Problem ::
Report how many lines of the data below contain "subsubsection". Give nothing besides the number.

Dataset extract ::
_ _ _ _ _ _ _
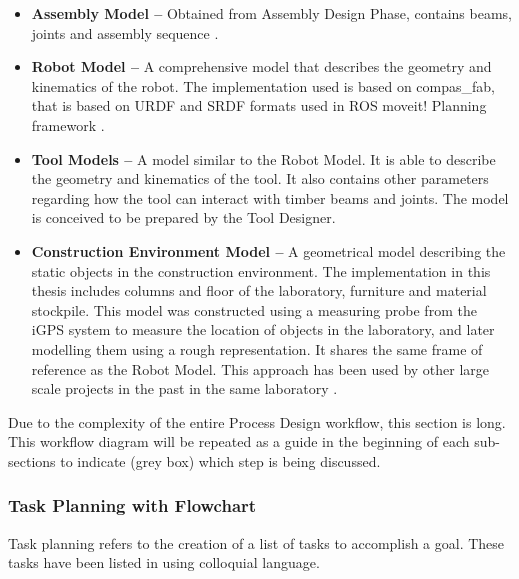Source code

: \begin{itemize}
	\item \textbf{Assembly Model --} Obtained from Assembly Design Phase, contains beams, joints and assembly sequence .

	\item \textbf{Robot Model --} A comprehensive model that describes the geometry and kinematics of the robot. The implementation used is based on compas\_fab, that is based on URDF and SRDF formats used in ROS moveit! Planning framework \parencite{SrdfROSWiki2023, UrdfROSWiki2023}.

	\item \textbf{Tool Models --} A model similar to the Robot Model. It is able to describe the geometry and kinematics of the tool. It also contains other parameters regarding how the tool can interact with timber beams and joints. The model is conceived to be prepared by the Tool Designer.

	\item \textbf{Construction Environment Model --} A geometrical model describing the static objects in the construction environment. The implementation in this thesis includes columns and floor of the laboratory, furniture and material stockpile. This model was constructed using a measuring probe from the iGPS system to measure the location of objects in the laboratory, and later modelling them using a rough representation. It shares the same frame of reference as the Robot Model. This approach has been used by other large scale projects in the past in the same laboratory \parencite{thomaRoboticFabricationBespoke2018}.

\end{itemize}
Due to the complexity of the entire Process Design workflow, this section is long. This workflow diagram will be repeated as a guide in the beginning of each sub-sections to indicate (grey box) which step is being discussed.

\subsubsection{Task Planning with Flowchart}
\label{subsubsection:exploration-3-task-planning-with-flowchart}

Task planning refers to the creation of a list of tasks to accomplish a goal. These tasks have been listed in  using colloquial language.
_ _ _ _ _ _ _
Task result ::
2